Task item: The required output is all lines below that contain the word "wrist".

Record extracts:
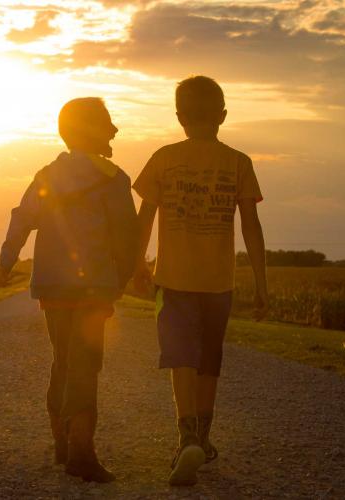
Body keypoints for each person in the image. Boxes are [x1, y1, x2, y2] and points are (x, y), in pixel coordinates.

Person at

==

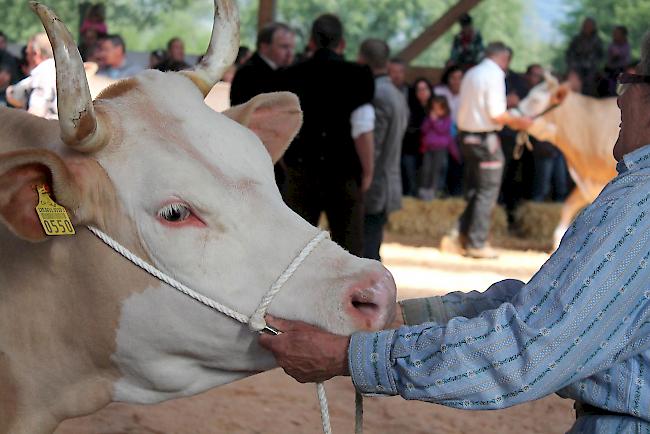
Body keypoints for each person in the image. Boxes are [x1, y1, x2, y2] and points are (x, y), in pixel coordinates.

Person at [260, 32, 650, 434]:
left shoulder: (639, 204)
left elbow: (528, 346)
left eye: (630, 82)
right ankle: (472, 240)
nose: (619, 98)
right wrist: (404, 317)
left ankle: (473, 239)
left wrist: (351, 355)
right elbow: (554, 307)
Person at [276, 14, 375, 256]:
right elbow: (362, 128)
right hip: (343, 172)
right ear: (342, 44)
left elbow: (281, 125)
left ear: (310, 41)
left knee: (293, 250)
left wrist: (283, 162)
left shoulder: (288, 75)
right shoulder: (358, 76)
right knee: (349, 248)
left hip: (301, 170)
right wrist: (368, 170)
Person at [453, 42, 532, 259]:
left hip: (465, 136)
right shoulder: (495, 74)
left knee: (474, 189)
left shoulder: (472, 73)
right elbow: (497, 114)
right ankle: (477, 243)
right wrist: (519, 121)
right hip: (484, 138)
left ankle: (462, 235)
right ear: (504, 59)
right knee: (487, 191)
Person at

Response for this exercise:
right wrist: (404, 317)
left wrist: (351, 355)
left wrist: (283, 162)
right wrist: (368, 170)
right wrist: (519, 121)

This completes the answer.